● **Excerpted records**
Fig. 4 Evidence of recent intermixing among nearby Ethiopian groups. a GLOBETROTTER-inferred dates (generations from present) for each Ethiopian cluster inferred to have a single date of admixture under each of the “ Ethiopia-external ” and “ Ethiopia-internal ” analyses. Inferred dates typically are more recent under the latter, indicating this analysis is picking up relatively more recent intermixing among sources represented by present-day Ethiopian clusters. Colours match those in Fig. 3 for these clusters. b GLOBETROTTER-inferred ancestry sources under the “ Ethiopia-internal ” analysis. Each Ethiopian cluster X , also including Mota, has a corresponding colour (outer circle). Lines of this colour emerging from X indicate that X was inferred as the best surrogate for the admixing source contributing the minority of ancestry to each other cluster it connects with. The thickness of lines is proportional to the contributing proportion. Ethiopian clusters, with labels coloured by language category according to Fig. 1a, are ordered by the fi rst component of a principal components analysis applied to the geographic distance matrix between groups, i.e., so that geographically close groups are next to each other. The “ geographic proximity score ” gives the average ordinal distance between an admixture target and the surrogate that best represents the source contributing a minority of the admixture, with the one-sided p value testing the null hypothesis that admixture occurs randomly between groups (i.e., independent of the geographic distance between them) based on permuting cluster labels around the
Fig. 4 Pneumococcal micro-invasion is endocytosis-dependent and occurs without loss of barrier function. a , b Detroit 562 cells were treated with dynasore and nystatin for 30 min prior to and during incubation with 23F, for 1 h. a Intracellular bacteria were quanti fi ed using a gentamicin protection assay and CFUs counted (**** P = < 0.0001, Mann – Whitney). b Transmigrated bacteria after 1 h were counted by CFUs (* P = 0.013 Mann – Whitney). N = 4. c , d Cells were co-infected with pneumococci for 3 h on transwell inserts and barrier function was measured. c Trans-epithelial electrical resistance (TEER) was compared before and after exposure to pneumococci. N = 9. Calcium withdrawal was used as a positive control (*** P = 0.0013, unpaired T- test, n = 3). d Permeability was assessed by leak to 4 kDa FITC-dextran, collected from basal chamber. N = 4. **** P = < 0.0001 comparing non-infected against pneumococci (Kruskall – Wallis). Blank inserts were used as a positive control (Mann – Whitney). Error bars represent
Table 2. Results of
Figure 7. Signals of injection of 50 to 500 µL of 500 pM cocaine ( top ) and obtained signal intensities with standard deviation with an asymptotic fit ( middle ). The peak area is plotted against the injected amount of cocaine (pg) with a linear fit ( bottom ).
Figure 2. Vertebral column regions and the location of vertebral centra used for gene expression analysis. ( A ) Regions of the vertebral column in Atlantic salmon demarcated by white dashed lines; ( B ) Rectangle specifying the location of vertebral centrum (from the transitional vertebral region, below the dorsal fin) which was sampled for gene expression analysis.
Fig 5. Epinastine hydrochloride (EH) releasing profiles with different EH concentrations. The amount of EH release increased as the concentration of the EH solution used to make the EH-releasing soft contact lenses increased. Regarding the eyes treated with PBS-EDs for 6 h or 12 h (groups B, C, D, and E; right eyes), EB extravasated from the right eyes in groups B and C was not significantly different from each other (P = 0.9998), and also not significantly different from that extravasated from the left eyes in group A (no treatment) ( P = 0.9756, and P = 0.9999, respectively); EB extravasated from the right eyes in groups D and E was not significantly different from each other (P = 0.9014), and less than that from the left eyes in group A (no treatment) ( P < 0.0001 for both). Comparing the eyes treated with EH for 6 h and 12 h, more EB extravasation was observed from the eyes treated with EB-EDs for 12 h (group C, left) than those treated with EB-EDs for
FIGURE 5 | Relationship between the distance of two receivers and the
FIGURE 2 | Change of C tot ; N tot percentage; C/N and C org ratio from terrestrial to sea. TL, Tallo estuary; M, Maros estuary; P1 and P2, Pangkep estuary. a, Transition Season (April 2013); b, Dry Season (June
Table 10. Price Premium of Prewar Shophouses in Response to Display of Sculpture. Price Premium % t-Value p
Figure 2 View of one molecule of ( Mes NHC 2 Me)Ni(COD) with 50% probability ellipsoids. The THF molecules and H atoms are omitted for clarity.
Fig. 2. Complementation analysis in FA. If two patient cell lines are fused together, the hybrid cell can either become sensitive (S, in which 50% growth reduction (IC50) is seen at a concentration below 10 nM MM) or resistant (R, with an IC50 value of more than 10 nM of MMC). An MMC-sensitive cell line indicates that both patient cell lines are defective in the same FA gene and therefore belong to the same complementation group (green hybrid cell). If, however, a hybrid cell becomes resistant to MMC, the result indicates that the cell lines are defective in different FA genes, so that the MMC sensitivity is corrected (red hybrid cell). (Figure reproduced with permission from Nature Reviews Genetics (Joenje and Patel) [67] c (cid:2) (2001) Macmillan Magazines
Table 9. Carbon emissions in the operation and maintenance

● **Problem statement**
Set down, unchanged, only those lines above that fall between the line with "Table 2. Results of" and the line with "Figure 7. Signals", the two end lines included.

● **Exercise solution**
Table 2. Results of
Figure 7. Signals of injection of 50 to 500 µL of 500 pM cocaine ( top ) and obtained signal intensities with standard deviation with an asymptotic fit ( middle ). The peak area is plotted against the injected amount of cocaine (pg) with a linear fit ( bottom ).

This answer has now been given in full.